Titled August Wilson's American Century Cycle, the groundbreaking series brings together a stellar group of actors, directors and other talents — many of whom worked with Wilson — for live staged readings and recordings of the playwright's dramas at New York Public Radio's the Greene Space. They include actors Phylicia Rashad, Leslie Uggams, Keith David, S. Epatha Merkerson, Wendell Pierce and Taraji P. Henson (in her Wilson debut) as well as theater directors Michele Shay and Kenny Leon, artistic director Ruben Santiago-Hudson and associate director Stephen McKinley Henderson. The readings will be scored with original music by Grammy-nominated composer Bill Sims Jr. and other composers who worked with Wilson, and the plays will appear in the order in which they premiered, starting with Ma Rainey's Black Bottom and ending with Radio Golf.

There will also be a talk series, giving audiences a deeper look at Wilson's plays, the themes he explored in his works and the historic relationships he formed with his artistic collaborators. Several of those involved in the project say it's an endeavor that was a long time coming, and according to Santiago-Hudson, "It needed a force that would make it happen." Three forces, in fact.

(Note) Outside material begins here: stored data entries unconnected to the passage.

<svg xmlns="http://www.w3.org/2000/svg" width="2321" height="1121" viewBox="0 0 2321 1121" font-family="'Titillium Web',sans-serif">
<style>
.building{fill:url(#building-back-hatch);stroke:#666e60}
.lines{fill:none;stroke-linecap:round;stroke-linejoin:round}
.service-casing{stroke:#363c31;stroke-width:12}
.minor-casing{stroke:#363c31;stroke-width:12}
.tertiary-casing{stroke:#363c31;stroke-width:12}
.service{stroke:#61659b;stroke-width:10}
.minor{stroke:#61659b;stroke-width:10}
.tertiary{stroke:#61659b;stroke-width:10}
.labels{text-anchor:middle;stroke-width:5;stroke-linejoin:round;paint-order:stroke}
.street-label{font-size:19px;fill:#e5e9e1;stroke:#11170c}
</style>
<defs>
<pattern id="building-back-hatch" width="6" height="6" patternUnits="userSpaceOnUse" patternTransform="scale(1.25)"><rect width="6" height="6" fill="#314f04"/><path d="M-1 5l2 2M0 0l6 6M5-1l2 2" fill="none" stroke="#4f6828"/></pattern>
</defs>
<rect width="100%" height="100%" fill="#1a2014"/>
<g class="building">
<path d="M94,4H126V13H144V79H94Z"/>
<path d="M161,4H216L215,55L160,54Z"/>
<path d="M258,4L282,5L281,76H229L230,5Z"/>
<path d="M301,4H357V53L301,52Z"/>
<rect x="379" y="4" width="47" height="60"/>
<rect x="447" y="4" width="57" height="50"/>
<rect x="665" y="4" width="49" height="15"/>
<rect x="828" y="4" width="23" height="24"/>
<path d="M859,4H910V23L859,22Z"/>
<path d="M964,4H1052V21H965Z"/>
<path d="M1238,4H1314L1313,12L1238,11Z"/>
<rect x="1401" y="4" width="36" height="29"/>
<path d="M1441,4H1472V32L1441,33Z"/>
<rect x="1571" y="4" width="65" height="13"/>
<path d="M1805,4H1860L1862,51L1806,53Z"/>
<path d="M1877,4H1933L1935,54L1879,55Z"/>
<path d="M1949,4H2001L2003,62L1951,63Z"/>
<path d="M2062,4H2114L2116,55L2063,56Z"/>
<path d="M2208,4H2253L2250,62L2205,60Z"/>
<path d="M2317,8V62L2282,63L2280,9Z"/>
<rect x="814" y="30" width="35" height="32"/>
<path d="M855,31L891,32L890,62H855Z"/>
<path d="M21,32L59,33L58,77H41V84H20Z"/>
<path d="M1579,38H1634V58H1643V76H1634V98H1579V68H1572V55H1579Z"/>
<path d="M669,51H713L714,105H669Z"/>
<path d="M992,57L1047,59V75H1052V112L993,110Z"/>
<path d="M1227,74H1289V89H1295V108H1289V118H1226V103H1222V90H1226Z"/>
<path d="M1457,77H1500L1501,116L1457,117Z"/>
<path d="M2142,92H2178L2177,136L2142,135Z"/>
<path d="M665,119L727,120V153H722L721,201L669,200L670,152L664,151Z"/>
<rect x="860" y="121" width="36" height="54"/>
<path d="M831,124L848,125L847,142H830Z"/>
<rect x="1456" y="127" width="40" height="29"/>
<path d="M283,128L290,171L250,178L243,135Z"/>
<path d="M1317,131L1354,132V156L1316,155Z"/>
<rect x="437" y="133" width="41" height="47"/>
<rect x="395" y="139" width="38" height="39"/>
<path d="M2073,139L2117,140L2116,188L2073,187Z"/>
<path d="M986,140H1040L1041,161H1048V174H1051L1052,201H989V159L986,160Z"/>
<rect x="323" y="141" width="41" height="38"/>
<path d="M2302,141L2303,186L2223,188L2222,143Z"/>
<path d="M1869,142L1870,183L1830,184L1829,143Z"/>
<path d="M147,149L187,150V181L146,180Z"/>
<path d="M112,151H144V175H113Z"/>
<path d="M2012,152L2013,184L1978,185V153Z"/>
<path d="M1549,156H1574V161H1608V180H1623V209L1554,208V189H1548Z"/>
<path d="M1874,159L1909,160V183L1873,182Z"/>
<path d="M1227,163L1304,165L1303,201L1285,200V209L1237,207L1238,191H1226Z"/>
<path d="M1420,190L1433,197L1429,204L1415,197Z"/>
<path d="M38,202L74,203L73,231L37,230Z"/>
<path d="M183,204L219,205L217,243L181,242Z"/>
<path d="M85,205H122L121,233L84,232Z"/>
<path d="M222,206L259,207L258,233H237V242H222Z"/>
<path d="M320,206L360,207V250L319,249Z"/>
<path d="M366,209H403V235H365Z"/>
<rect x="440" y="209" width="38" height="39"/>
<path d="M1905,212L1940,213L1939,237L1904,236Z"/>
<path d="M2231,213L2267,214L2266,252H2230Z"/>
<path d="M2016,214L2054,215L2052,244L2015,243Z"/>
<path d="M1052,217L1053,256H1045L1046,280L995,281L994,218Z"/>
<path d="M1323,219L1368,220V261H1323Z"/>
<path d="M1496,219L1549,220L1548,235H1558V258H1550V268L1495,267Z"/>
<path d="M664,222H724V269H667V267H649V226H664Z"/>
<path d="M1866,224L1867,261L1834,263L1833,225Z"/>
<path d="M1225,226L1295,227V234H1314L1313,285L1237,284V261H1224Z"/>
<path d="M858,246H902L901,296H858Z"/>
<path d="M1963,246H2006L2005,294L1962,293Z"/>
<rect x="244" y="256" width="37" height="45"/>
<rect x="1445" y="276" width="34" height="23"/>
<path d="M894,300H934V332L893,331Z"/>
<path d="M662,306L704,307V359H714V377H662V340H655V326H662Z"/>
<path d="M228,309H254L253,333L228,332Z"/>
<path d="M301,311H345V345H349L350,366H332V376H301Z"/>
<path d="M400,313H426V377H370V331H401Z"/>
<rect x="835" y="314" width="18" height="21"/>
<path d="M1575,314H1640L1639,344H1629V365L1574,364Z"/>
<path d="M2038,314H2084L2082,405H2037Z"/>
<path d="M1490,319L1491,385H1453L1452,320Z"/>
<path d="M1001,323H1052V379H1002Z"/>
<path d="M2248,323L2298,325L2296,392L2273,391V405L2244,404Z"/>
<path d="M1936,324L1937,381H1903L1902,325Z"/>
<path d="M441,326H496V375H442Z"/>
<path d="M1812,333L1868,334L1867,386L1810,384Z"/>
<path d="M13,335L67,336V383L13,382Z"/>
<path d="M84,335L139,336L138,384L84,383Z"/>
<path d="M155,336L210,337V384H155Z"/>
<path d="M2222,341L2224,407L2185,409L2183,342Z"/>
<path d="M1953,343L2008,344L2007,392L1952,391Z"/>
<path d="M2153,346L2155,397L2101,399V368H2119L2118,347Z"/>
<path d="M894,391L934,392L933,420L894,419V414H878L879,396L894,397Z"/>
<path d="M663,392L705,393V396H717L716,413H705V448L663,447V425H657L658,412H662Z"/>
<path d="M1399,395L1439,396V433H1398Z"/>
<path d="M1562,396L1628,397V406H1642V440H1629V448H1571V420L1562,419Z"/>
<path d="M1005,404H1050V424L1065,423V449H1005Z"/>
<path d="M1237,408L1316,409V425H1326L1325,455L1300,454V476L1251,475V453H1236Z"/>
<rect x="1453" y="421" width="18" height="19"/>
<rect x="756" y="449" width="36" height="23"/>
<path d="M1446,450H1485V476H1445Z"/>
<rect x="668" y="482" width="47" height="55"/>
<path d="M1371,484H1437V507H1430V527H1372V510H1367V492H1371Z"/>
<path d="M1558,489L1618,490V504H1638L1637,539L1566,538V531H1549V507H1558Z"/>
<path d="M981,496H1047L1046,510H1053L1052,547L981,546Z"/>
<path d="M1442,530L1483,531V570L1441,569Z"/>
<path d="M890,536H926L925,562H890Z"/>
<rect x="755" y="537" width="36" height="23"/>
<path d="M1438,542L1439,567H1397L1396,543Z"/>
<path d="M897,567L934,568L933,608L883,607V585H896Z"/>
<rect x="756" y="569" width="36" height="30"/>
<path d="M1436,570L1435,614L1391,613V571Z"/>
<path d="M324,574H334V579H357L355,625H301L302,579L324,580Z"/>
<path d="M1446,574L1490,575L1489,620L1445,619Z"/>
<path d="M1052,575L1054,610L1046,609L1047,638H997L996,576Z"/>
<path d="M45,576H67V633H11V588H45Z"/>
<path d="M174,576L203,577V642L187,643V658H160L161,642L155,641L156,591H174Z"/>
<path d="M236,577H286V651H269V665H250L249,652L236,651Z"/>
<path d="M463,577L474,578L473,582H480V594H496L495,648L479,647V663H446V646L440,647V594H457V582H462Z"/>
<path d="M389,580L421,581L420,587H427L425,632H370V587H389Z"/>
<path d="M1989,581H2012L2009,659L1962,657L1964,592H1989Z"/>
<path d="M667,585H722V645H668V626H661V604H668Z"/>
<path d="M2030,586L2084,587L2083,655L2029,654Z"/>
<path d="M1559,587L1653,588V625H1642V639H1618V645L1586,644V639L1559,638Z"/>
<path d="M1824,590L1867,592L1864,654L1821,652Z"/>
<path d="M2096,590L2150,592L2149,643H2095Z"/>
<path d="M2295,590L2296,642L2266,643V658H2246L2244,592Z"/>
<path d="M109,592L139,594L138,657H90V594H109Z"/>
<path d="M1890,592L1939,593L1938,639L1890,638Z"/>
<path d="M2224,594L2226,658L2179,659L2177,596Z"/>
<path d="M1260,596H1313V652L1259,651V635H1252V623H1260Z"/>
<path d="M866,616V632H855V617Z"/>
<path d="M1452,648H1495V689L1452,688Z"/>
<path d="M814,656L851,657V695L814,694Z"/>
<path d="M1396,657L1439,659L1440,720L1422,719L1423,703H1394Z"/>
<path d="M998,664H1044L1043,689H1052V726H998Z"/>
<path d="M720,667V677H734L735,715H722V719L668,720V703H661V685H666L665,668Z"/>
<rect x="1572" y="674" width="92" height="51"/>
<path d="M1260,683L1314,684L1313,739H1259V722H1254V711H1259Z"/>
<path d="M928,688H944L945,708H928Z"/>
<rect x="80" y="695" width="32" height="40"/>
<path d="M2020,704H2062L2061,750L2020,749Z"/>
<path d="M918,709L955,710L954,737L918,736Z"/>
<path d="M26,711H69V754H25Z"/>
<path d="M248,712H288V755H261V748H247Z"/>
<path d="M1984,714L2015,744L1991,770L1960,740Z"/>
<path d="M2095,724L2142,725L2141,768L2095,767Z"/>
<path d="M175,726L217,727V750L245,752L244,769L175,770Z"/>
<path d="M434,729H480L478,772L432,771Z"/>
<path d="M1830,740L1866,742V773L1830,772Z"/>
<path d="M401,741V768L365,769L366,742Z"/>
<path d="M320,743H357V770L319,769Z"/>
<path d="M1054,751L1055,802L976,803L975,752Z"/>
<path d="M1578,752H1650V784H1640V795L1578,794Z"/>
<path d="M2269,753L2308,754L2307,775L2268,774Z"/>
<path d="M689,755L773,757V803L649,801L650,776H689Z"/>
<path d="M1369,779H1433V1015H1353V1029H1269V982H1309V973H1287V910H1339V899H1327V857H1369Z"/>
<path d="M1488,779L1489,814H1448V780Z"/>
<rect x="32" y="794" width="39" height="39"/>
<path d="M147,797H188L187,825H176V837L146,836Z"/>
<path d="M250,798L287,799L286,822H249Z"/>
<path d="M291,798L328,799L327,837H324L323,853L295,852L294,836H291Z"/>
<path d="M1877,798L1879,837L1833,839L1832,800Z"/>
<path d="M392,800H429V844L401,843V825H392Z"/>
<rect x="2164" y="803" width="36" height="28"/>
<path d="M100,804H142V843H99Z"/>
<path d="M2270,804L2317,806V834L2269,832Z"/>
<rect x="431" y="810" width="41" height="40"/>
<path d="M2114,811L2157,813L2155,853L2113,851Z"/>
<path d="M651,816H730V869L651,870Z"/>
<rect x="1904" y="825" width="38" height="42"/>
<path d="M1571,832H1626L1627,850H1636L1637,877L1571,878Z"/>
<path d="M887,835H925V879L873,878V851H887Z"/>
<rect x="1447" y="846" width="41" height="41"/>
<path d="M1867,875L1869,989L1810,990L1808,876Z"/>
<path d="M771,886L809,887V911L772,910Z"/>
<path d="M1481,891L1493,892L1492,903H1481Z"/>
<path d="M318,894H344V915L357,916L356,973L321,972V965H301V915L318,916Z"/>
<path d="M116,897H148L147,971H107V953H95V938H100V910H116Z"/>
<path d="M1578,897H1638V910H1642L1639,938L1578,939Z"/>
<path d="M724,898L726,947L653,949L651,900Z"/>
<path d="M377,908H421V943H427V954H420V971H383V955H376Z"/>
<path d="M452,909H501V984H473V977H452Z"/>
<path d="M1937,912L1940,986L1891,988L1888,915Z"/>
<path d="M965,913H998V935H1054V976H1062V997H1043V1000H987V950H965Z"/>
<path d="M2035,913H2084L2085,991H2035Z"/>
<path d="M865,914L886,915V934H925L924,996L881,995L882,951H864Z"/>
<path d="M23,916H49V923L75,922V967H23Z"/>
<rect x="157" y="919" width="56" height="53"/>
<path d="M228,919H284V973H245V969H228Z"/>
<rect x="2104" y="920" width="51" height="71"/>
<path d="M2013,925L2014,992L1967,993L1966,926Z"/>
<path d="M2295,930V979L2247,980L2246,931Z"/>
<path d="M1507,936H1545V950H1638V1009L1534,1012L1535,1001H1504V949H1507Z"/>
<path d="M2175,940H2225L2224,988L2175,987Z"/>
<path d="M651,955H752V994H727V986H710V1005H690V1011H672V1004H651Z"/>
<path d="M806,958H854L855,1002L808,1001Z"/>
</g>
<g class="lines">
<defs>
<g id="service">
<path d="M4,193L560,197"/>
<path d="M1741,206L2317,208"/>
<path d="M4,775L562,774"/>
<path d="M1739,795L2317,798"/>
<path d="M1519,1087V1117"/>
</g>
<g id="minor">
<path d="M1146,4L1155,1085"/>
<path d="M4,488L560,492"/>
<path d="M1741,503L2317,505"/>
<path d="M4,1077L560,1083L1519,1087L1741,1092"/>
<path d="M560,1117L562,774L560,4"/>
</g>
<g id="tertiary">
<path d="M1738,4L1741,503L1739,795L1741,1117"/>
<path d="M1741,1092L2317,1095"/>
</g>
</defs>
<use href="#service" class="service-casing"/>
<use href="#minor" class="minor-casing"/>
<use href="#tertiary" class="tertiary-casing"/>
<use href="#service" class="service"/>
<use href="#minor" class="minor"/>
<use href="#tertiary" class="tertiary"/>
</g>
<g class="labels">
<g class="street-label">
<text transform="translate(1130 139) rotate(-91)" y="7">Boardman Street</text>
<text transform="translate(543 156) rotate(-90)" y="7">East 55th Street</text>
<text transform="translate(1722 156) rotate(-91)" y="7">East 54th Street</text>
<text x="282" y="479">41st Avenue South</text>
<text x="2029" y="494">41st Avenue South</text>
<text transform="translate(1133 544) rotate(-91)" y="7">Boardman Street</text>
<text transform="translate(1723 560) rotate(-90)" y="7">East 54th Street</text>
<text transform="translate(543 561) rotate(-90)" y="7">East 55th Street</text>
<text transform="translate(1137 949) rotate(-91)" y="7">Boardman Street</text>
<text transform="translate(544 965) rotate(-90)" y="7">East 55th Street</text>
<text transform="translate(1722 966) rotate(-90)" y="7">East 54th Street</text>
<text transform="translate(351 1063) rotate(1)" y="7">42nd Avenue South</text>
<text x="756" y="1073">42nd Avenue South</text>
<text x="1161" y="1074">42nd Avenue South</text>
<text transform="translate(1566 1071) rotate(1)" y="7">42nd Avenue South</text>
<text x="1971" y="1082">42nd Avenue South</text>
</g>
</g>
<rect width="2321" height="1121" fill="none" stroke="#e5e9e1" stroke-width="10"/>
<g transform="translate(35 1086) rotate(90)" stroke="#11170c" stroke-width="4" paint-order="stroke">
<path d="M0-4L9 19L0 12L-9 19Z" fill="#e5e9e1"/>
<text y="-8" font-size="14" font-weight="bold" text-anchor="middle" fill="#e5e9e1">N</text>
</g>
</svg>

First, the Greene Space's founding executive producer, Indira Etwaroo, fresh on the heels of producing a highly successful music and literary salon celebrating the 75th anniversary of Zora Neale Hurston's Their Eyes Were Watching God, proposed doing something similar to honor Wilson. Second came New York Public Radio President and CEO Laura Walker, who loved the idea and OK'ed it. She then approached Constanza Romero, Wilson's widow and executor of his estate, and got her on board. Finally, "I sat down for tea with Ruben to pitch him the idea. He was so incredibly thrilled," recalled Etwaroo. "In many ways, it was the meeting of the minds."